Saved data entries:
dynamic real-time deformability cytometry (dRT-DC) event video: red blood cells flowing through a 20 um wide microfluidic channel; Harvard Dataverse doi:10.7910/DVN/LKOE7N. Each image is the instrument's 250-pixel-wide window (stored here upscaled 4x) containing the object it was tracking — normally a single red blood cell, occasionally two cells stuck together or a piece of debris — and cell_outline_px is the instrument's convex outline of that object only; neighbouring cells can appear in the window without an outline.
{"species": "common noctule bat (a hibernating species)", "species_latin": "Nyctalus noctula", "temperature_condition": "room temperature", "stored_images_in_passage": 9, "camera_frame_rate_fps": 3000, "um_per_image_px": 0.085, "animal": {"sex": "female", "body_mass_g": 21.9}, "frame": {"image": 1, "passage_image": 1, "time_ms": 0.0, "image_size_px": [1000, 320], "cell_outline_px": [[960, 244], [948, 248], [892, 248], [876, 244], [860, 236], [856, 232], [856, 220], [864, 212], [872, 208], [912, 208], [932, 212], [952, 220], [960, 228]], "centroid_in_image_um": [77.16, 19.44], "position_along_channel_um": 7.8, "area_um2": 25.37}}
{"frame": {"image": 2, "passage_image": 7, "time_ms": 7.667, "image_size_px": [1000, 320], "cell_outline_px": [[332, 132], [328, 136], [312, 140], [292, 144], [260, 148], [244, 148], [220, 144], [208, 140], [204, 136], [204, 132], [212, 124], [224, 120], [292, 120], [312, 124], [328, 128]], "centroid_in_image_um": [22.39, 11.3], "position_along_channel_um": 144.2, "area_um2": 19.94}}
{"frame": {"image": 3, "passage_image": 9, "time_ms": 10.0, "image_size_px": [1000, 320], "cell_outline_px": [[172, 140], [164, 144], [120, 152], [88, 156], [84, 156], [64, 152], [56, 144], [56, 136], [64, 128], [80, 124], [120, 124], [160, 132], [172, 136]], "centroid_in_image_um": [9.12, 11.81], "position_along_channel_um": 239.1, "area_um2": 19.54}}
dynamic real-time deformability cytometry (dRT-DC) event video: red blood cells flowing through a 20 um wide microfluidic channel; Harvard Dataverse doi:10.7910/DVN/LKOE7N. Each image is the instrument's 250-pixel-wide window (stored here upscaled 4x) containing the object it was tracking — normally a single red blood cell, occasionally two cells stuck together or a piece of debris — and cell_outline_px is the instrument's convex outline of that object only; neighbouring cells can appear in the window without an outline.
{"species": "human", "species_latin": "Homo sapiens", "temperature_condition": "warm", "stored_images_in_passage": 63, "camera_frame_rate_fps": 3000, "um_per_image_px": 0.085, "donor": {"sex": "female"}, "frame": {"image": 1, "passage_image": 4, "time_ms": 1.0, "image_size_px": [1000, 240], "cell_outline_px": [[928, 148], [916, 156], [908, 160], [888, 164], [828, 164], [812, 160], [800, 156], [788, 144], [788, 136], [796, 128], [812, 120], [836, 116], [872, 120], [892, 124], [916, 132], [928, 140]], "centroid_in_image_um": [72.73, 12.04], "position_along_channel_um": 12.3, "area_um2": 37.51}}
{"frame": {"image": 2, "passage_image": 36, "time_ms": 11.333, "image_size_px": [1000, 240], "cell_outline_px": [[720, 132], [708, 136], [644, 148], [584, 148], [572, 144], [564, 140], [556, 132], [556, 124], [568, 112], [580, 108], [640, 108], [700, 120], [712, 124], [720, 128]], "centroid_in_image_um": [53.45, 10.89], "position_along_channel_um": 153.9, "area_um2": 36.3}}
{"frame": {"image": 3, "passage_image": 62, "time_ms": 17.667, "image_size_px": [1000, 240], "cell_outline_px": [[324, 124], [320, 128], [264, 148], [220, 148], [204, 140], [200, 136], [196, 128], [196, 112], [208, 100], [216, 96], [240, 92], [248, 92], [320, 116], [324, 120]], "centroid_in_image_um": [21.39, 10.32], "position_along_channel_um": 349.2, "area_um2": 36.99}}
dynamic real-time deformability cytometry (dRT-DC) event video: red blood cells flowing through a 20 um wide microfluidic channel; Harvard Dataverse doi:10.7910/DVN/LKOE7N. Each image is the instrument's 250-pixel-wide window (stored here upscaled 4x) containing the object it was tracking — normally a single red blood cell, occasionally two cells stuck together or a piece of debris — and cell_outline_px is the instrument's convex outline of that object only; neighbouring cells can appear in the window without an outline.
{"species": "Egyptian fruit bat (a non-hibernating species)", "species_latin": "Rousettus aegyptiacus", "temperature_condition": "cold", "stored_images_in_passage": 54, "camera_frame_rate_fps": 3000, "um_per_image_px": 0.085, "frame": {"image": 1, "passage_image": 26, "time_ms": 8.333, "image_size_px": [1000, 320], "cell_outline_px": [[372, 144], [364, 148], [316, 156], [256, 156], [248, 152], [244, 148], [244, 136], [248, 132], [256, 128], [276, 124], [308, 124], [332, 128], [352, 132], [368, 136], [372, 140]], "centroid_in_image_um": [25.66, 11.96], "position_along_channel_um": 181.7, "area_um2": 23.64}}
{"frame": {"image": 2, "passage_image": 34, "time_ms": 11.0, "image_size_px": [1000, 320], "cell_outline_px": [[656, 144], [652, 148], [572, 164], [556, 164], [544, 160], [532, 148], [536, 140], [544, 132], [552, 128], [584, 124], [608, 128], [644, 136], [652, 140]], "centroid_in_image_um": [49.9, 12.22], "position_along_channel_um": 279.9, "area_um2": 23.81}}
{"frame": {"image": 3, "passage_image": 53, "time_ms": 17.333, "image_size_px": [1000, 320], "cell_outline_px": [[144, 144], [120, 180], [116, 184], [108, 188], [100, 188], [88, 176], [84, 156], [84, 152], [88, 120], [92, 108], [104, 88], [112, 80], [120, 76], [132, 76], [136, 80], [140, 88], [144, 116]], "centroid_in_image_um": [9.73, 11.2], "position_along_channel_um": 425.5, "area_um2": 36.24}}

PROBLEM TO WORK ON: Set down all of the entries exactly, please.

EXERCISE RESULT:
dynamic real-time deformability cytometry (dRT-DC) event video: red blood cells flowing through a 20 um wide microfluidic channel; Harvard Dataverse doi:10.7910/DVN/LKOE7N. Each image is the instrument's 250-pixel-wide window (stored here upscaled 4x) containing the object it was tracking — normally a single red blood cell, occasionally two cells stuck together or a piece of debris — and cell_outline_px is the instrument's convex outline of that object only; neighbouring cells can appear in the window without an outline.
{"species": "common noctule bat (a hibernating species)", "species_latin": "Nyctalus noctula", "temperature_condition": "room temperature", "stored_images_in_passage": 9, "camera_frame_rate_fps": 3000, "um_per_image_px": 0.085, "animal": {"sex": "female", "body_mass_g": 21.9}, "frame": {"image": 1, "passage_image": 1, "time_ms": 0.0, "image_size_px": [1000, 320], "cell_outline_px": [[960, 244], [948, 248], [892, 248], [876, 244], [860, 236], [856, 232], [856, 220], [864, 212], [872, 208], [912, 208], [932, 212], [952, 220], [960, 228]], "centroid_in_image_um": [77.16, 19.44], "position_along_channel_um": 7.8, "area_um2": 25.37}}
{"frame": {"image": 2, "passage_image": 7, "time_ms": 7.667, "image_size_px": [1000, 320], "cell_outline_px": [[332, 132], [328, 136], [312, 140], [292, 144], [260, 148], [244, 148], [220, 144], [208, 140], [204, 136], [204, 132], [212, 124], [224, 120], [292, 120], [312, 124], [328, 128]], "centroid_in_image_um": [22.39, 11.3], "position_along_channel_um": 144.2, "area_um2": 19.94}}
{"frame": {"image": 3, "passage_image": 9, "time_ms": 10.0, "image_size_px": [1000, 320], "cell_outline_px": [[172, 140], [164, 144], [120, 152], [88, 156], [84, 156], [64, 152], [56, 144], [56, 136], [64, 128], [80, 124], [120, 124], [160, 132], [172, 136]], "centroid_in_image_um": [9.12, 11.81], "position_along_channel_um": 239.1, "area_um2": 19.54}}
dynamic real-time deformability cytometry (dRT-DC) event video: red blood cells flowing through a 20 um wide microfluidic channel; Harvard Dataverse doi:10.7910/DVN/LKOE7N. Each image is the instrument's 250-pixel-wide window (stored here upscaled 4x) containing the object it was tracking — normally a single red blood cell, occasionally two cells stuck together or a piece of debris — and cell_outline_px is the instrument's convex outline of that object only; neighbouring cells can appear in the window without an outline.
{"species": "human", "species_latin": "Homo sapiens", "temperature_condition": "warm", "stored_images_in_passage": 63, "camera_frame_rate_fps": 3000, "um_per_image_px": 0.085, "donor": {"sex": "female"}, "frame": {"image": 1, "passage_image": 4, "time_ms": 1.0, "image_size_px": [1000, 240], "cell_outline_px": [[928, 148], [916, 156], [908, 160], [888, 164], [828, 164], [812, 160], [800, 156], [788, 144], [788, 136], [796, 128], [812, 120], [836, 116], [872, 120], [892, 124], [916, 132], [928, 140]], "centroid_in_image_um": [72.73, 12.04], "position_along_channel_um": 12.3, "area_um2": 37.51}}
{"frame": {"image": 2, "passage_image": 36, "time_ms": 11.333, "image_size_px": [1000, 240], "cell_outline_px": [[720, 132], [708, 136], [644, 148], [584, 148], [572, 144], [564, 140], [556, 132], [556, 124], [568, 112], [580, 108], [640, 108], [700, 120], [712, 124], [720, 128]], "centroid_in_image_um": [53.45, 10.89], "position_along_channel_um": 153.9, "area_um2": 36.3}}
{"frame": {"image": 3, "passage_image": 62, "time_ms": 17.667, "image_size_px": [1000, 240], "cell_outline_px": [[324, 124], [320, 128], [264, 148], [220, 148], [204, 140], [200, 136], [196, 128], [196, 112], [208, 100], [216, 96], [240, 92], [248, 92], [320, 116], [324, 120]], "centroid_in_image_um": [21.39, 10.32], "position_along_channel_um": 349.2, "area_um2": 36.99}}
dynamic real-time deformability cytometry (dRT-DC) event video: red blood cells flowing through a 20 um wide microfluidic channel; Harvard Dataverse doi:10.7910/DVN/LKOE7N. Each image is the instrument's 250-pixel-wide window (stored here upscaled 4x) containing the object it was tracking — normally a single red blood cell, occasionally two cells stuck together or a piece of debris — and cell_outline_px is the instrument's convex outline of that object only; neighbouring cells can appear in the window without an outline.
{"species": "Egyptian fruit bat (a non-hibernating species)", "species_latin": "Rousettus aegyptiacus", "temperature_condition": "cold", "stored_images_in_passage": 54, "camera_frame_rate_fps": 3000, "um_per_image_px": 0.085, "frame": {"image": 1, "passage_image": 26, "time_ms": 8.333, "image_size_px": [1000, 320], "cell_outline_px": [[372, 144], [364, 148], [316, 156], [256, 156], [248, 152], [244, 148], [244, 136], [248, 132], [256, 128], [276, 124], [308, 124], [332, 128], [352, 132], [368, 136], [372, 140]], "centroid_in_image_um": [25.66, 11.96], "position_along_channel_um": 181.7, "area_um2": 23.64}}
{"frame": {"image": 2, "passage_image": 34, "time_ms": 11.0, "image_size_px": [1000, 320], "cell_outline_px": [[656, 144], [652, 148], [572, 164], [556, 164], [544, 160], [532, 148], [536, 140], [544, 132], [552, 128], [584, 124], [608, 128], [644, 136], [652, 140]], "centroid_in_image_um": [49.9, 12.22], "position_along_channel_um": 279.9, "area_um2": 23.81}}
{"frame": {"image": 3, "passage_image": 53, "time_ms": 17.333, "image_size_px": [1000, 320], "cell_outline_px": [[144, 144], [120, 180], [116, 184], [108, 188], [100, 188], [88, 176], [84, 156], [84, 152], [88, 120], [92, 108], [104, 88], [112, 80], [120, 76], [132, 76], [136, 80], [140, 88], [144, 116]], "centroid_in_image_um": [9.73, 11.2], "position_along_channel_um": 425.5, "area_um2": 36.24}}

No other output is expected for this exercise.